Gezeigter Text:
Schliesslich taucht die Frage auf, wohin denn nun der sog. Satz aus der Syntax geraten ist. Die Behandlung des Satzes in der Grammatik hängt verständlicherweise wesentlich davon ab, was wir Satz nennen. Wenn man unter Satz das versteht, was ich im Vorstehenden Nexus genannt habe, so ist die Stelle für die Darstellung des Satzes bereits angegeben. Aber ich persönlich bin in meiner Finnischen Sprachlehre so verfahren, dass ich als Satz eine solche Vokabel oder ein solches Vokabelgefüge angesehen habe, das in der realen Umgebung sich so deutlich als eine eigene Ganzheit erweisend hervortritt, dass etwas möglicherweise davor Gesagtes oder Geschriebenes wie ebenfalls etwas möglicherweise darauffolgendes Gesagtes oder Geschriebenes enger zu der vorstehenden bzw. nachstehenden Ganzheit gehörig ist . Hiermit wird nicht behauptet, dass die Rede in Form von Sätzen vorsichginge. Im Gegenteil können die Grenzen der Sätze manchmal so verschwommen sein, dass von irgerrdeinem satzweisen Vorwärtsgehen schwer zu sprechen ist. Aber es ist andererseits auch eine Tatsache, dass in der empirischen Erfahrung sehr oft solche sprachliche Ganzheiten vorkommen, dass man sie auf die erwähnte Art als Sätze bezeichnen kann. Diese Sätze können ebensogut aus einer Vokabel wie aus mehreren bestehen. Im ersten Falle ist die Stelle ihrer systematischen Behandlung in der Vokabellehre, im letzten Falle dagegen in der Syntax.

Ich habe hiermit versucht, meine Auffassung von der systematischen Darstellung der Sprache oder des Skeletts der Grammatik darzulegen. In der Praxis kann man aber ohne Schaden die traditionellen Darstellungsweisen mehr zu Wort kommen zu lassen, als ich es hier getan habe. Unbehindert könnte man z.B. eine Grammatik mit dem Spezialteil beginnen, den man Lautlehre nennt. Es ist nur wichtig, dass wir der Darstellungsart nicht solche Zugeständnisse machen, die dazu angetan sind, das richtige Begreifen und Behandeln der Dinge zu erschweren.

Gesammeltes Material:
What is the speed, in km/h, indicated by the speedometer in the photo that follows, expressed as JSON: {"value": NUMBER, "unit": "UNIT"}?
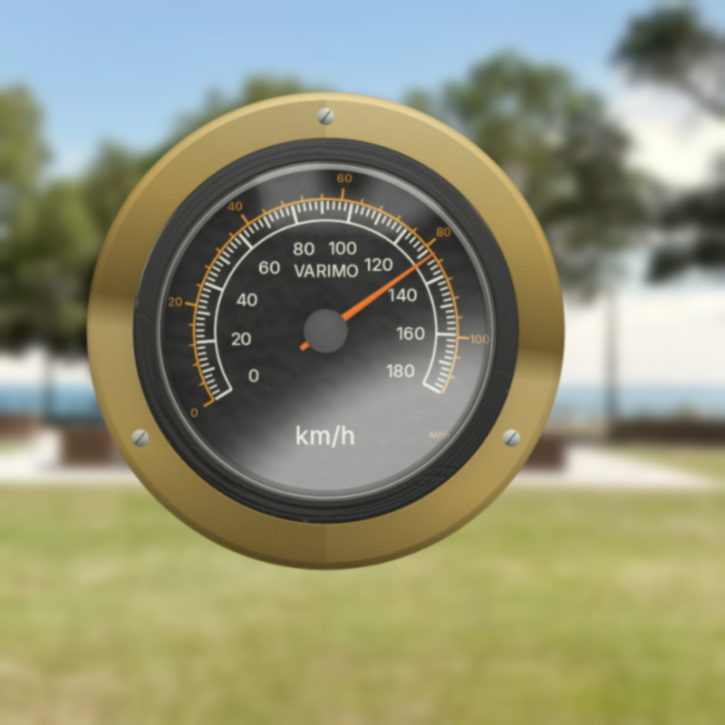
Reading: {"value": 132, "unit": "km/h"}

Aufgabe:
Überarbeite im gezeigten Text alles von „Ich habe hiermit“ bis hinunter zu „Dinge zu erschweren.“. Setze dabei „Formenlehre“ an die Stelle von „Lautlehre“.

Ergebnis der Aufgabe:
Ich habe hiermit versucht, meine Auffassung von der systematischen Darstellung der Sprache oder des Skeletts der Grammatik darzulegen. In der Praxis kann man aber ohne Schaden die traditionellen Darstellungsweisen mehr zu Wort kommen zu lassen, als ich es hier getan habe. Unbehindert könnte man z.B. eine Grammatik mit dem Spezialteil beginnen, den man Formenlehre nennt. Es ist nur wichtig, dass wir der Darstellungsart nicht solche Zugeständnisse machen, die dazu angetan sind, das richtige Begreifen und Behandeln der Dinge zu erschweren.